The marine segment emerged as a key driver of this stellar performance, registering a substantial increase in operating profit to MYR25.2 million from MYR9.6 million in the previous quarter. Additionally, favorable close-out adjustments from recently completed projects within the heavy engineering (HE) segment contributed positively to the strong quarterly results.
Challenges and Outlook
Despite the strong earnings, the company faces certain challenges. As of 4Q25, the group’s orderbook stood at MYR4 billion, representing a 17% QoQ decline, as revenue recognition outpaced the replenishment from new contract wins. Furthermore, the company highlights slower order replenishment, higher-than-expected material costs, and potential labour shortages as key downside risks that could impact future performance.
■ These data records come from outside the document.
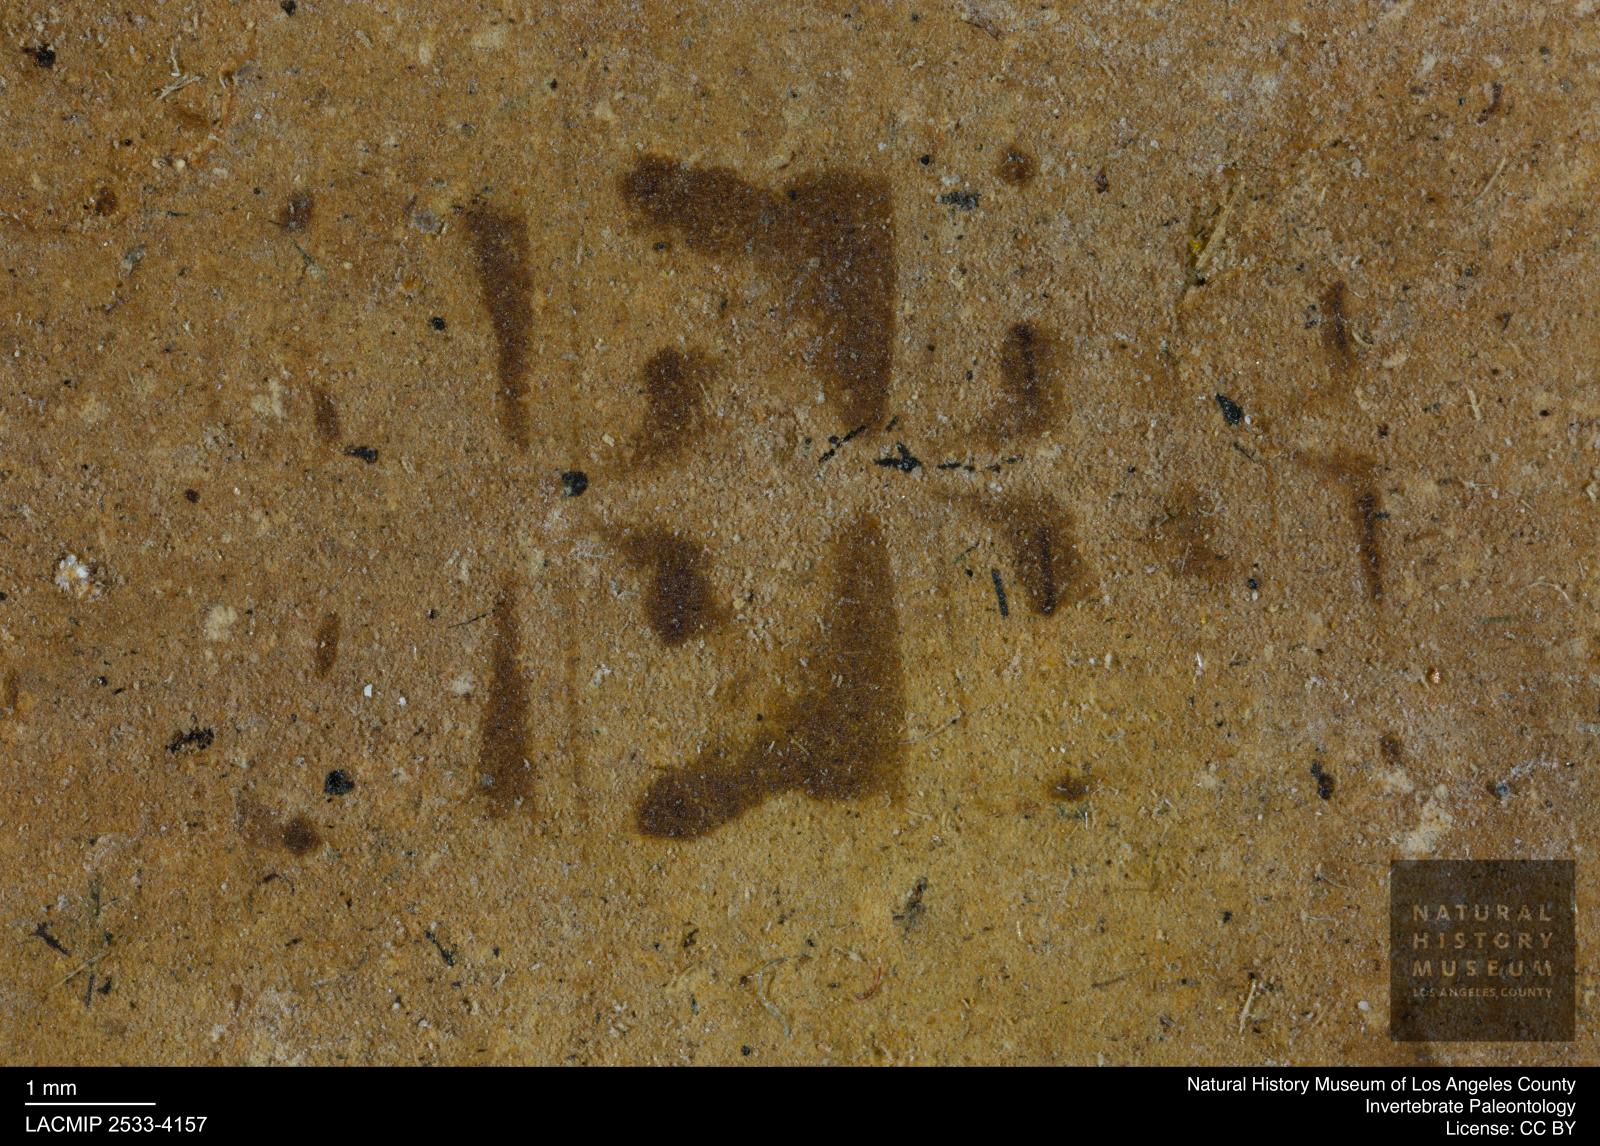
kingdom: Animalia
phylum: Arthropoda
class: Insecta
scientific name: Insecta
Looking ahead, the outlook remains positive, supported by a healthy pipeline of potential job wins. The company’s tenderbook, valued at approximately MYR14 billion, provides significant earnings upside visibility. Key ongoing projects, including the EPCIC contract for two wellhead platforms and the Kasawari Carbon Capture and Storage (CCS) development, continue to progress. Fabrication works for another offshore substation (OSS) HVDC platform project are also anticipated to commence in the first quarter of fiscal year 2026.
Investment Recommendation
Investment Bank TA SECURITIES has maintained its “BUY” recommendation for the company. The target price has been revised to RM0.25, indicating a 25.0% upside potential from the last traded price of RM0.20. This revised valuation methodology reflects a shift to a PE-based approach, acknowledging the company’s strengthened profitability profile after achieving nine consecutive profitable quarters.